--- What to produce ---
Each line from the start of the data below through the one containing "East Asian Popular Culture in" must be reproduced exactly.

--- Dataset records ---
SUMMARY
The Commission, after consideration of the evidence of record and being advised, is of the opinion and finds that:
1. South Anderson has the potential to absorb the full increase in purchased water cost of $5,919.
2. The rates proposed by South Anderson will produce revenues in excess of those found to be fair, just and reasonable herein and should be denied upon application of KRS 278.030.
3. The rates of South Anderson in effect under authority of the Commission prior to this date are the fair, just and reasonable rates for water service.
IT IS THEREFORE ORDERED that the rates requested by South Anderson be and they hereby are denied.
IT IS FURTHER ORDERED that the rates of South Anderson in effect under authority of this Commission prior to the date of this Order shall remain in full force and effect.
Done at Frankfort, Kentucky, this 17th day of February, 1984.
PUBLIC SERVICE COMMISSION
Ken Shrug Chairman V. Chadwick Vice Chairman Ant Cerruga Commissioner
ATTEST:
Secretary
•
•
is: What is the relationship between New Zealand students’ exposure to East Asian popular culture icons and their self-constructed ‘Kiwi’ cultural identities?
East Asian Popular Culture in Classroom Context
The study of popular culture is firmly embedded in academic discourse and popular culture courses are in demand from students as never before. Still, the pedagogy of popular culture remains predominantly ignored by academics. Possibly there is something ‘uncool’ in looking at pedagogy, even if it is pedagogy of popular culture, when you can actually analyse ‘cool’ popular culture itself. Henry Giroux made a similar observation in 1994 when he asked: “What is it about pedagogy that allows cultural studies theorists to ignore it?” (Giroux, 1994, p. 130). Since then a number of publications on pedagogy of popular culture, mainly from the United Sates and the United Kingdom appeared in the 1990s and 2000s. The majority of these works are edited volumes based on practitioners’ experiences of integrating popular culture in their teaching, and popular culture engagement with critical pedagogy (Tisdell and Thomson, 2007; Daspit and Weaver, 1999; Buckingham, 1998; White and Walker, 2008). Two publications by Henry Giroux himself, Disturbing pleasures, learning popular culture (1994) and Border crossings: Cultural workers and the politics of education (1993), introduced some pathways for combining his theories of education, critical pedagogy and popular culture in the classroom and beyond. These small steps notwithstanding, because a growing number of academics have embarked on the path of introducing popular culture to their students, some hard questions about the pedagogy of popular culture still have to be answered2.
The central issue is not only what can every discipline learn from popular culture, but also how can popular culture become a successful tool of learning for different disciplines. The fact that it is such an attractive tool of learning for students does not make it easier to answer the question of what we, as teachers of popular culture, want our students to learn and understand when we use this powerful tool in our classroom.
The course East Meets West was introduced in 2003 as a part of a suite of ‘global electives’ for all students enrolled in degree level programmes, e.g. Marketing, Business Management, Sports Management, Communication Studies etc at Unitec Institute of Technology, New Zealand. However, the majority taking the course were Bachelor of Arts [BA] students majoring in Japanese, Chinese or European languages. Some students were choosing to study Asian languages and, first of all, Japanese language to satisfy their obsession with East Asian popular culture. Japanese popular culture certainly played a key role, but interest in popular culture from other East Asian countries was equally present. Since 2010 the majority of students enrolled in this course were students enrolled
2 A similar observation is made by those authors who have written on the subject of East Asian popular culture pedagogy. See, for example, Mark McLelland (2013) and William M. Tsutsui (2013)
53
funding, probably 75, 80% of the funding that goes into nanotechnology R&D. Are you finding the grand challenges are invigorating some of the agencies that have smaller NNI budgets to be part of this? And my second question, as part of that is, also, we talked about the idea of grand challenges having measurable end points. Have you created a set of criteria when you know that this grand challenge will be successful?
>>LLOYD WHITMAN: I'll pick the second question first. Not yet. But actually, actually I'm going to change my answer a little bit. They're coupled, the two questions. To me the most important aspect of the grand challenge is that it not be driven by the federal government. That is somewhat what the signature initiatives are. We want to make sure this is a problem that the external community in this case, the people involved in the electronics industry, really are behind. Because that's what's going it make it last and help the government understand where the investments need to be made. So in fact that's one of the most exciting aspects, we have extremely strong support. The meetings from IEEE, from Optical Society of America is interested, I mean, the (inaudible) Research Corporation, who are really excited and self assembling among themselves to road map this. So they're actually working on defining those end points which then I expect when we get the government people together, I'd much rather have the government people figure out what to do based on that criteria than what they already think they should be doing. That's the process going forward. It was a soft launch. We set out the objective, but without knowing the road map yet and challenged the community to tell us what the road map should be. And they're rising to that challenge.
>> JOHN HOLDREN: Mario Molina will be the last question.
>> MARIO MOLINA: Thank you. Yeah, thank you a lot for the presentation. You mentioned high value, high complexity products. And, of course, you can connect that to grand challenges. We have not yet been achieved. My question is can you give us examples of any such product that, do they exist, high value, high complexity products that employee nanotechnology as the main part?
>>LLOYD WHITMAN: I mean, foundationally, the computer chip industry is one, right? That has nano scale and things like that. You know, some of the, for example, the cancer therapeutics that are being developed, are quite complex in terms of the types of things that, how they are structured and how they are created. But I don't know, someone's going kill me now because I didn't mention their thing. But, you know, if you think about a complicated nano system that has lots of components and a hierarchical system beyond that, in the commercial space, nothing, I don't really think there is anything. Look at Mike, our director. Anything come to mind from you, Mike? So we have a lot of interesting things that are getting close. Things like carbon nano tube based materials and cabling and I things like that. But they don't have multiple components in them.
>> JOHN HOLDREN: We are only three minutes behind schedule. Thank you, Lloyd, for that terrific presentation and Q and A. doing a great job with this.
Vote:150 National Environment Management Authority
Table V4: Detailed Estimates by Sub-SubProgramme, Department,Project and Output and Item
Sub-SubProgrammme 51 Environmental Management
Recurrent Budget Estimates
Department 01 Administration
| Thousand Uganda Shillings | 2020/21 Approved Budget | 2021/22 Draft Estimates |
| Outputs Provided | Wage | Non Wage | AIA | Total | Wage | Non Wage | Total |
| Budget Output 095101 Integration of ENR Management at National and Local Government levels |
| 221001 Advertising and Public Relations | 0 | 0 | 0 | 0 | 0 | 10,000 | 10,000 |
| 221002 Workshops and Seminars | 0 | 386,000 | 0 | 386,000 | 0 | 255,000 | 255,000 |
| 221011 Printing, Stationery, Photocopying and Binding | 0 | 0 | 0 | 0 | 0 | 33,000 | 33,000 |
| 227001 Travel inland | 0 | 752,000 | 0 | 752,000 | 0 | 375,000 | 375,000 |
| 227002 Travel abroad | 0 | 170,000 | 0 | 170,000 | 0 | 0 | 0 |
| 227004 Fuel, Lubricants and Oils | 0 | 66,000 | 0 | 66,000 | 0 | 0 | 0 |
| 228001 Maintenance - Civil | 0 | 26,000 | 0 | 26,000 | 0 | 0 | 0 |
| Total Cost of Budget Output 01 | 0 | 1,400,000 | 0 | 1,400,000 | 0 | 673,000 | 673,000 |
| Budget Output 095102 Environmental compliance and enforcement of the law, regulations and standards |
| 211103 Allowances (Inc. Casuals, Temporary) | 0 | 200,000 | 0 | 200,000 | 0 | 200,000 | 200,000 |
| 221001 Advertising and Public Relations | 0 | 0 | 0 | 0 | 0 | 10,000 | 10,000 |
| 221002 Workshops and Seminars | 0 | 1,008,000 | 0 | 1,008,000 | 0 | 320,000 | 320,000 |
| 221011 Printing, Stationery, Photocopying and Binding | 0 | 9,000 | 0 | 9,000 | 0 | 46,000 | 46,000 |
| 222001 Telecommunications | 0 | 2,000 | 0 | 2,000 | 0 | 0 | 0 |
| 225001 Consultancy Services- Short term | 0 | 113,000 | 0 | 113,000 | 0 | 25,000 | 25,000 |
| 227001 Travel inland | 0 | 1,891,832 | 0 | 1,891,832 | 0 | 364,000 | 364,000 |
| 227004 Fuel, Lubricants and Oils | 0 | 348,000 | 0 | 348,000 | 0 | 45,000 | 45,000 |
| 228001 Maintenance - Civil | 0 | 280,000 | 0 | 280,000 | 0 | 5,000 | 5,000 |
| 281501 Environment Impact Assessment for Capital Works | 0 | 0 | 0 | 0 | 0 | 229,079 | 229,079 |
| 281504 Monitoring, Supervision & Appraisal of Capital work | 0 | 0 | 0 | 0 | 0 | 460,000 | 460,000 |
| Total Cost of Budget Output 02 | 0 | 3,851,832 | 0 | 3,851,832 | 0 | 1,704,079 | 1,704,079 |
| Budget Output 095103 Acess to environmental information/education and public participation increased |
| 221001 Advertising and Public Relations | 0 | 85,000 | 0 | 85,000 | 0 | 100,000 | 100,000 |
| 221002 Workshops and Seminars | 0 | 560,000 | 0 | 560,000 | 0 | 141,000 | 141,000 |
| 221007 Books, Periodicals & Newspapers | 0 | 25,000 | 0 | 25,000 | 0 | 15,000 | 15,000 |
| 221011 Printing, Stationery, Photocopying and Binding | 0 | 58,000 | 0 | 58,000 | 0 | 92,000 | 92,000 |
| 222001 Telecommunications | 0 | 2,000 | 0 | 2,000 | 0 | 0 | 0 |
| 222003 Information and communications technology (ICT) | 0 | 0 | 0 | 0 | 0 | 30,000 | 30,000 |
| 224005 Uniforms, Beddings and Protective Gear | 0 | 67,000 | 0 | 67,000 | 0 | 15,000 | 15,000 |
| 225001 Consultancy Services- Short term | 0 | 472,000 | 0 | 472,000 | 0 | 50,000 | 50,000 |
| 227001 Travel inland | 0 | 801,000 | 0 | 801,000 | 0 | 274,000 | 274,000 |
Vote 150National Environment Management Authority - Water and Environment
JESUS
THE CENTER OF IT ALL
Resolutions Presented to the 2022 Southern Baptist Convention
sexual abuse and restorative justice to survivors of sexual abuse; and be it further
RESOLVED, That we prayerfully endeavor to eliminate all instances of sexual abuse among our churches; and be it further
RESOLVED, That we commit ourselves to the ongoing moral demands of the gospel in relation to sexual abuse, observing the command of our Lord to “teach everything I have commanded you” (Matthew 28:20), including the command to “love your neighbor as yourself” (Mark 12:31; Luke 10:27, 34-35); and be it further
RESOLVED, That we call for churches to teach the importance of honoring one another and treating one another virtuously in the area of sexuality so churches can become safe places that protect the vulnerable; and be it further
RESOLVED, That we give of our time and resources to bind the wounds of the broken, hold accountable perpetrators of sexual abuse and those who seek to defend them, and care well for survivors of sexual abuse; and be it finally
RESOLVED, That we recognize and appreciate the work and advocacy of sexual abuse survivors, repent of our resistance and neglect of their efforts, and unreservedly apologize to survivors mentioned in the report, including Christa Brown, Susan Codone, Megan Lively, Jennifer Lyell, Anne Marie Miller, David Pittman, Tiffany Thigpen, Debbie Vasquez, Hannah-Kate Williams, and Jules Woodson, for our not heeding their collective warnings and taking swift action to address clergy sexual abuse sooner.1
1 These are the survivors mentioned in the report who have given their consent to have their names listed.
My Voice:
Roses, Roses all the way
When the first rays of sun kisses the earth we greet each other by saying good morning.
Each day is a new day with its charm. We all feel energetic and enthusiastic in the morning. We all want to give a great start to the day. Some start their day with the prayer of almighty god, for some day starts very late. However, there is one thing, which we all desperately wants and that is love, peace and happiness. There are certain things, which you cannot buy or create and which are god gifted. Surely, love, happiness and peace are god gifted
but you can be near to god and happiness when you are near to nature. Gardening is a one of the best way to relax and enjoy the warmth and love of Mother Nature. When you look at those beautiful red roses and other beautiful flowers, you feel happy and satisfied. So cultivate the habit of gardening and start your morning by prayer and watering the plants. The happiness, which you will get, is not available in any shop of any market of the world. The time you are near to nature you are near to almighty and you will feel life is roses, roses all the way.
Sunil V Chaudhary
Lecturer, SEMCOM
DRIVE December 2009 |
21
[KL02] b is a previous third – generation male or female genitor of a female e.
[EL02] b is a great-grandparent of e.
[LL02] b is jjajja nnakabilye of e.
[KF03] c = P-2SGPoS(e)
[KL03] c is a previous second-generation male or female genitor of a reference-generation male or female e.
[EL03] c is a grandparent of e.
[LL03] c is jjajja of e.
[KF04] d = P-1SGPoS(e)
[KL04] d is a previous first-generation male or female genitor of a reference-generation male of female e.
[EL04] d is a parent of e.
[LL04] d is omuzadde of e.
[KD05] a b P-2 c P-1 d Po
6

--- Exercise solution ---
SUMMARY
The Commission, after consideration of the evidence of record and being advised, is of the opinion and finds that:
1. South Anderson has the potential to absorb the full increase in purchased water cost of $5,919.
2. The rates proposed by South Anderson will produce revenues in excess of those found to be fair, just and reasonable herein and should be denied upon application of KRS 278.030.
3. The rates of South Anderson in effect under authority of the Commission prior to this date are the fair, just and reasonable rates for water service.
IT IS THEREFORE ORDERED that the rates requested by South Anderson be and they hereby are denied.
IT IS FURTHER ORDERED that the rates of South Anderson in effect under authority of this Commission prior to the date of this Order shall remain in full force and effect.
Done at Frankfort, Kentucky, this 17th day of February, 1984.
PUBLIC SERVICE COMMISSION
Ken Shrug Chairman V. Chadwick Vice Chairman Ant Cerruga Commissioner
ATTEST:
Secretary
•
•
is: What is the relationship between New Zealand students’ exposure to East Asian popular culture icons and their self-constructed ‘Kiwi’ cultural identities?
East Asian Popular Culture in Classroom Context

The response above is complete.